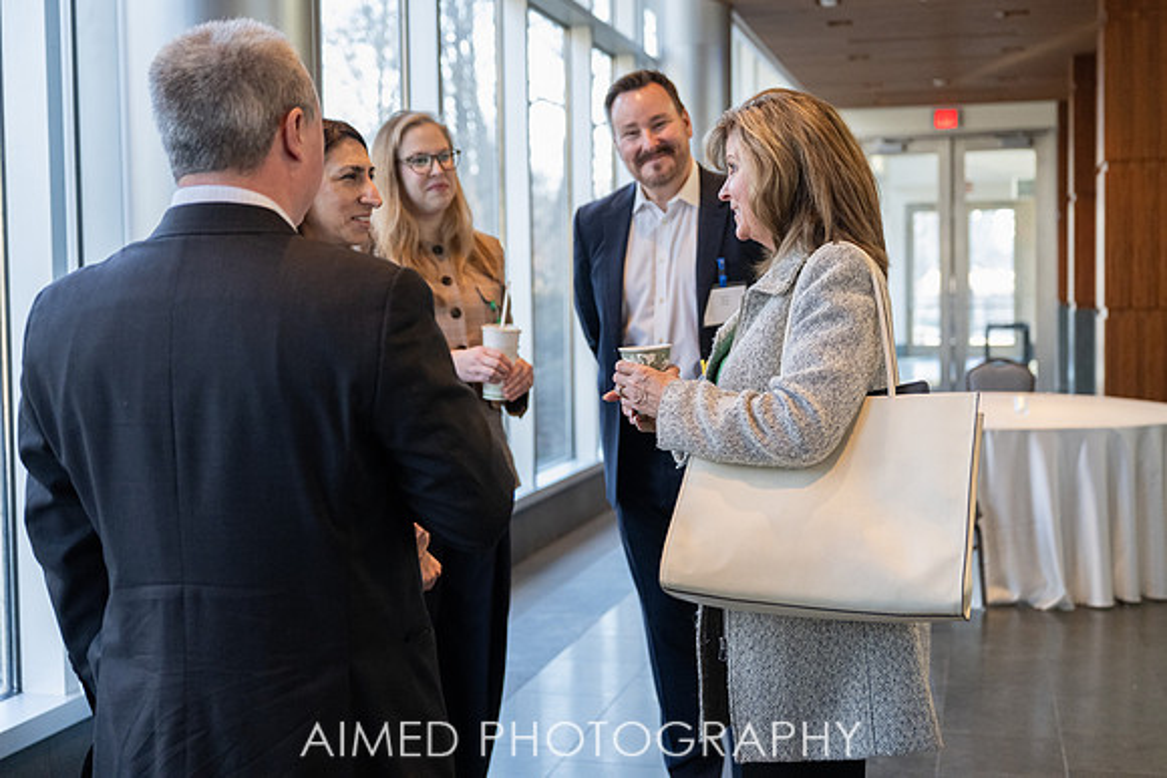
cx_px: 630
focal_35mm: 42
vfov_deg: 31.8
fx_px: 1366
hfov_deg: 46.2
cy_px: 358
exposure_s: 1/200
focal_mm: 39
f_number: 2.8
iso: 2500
◆ ◆ ◆
:: WHAT YOU ARE ASKED TO DO ::
Line by line, write out the records above exactly, skipping the pictures.

:: SOLUTION TO THIS TASK ::
cx_px: 630
focal_35mm: 42
vfov_deg: 31.8
fx_px: 1366
hfov_deg: 46.2
cy_px: 358
exposure_s: 1/200
focal_mm: 39
f_number: 2.8
iso: 2500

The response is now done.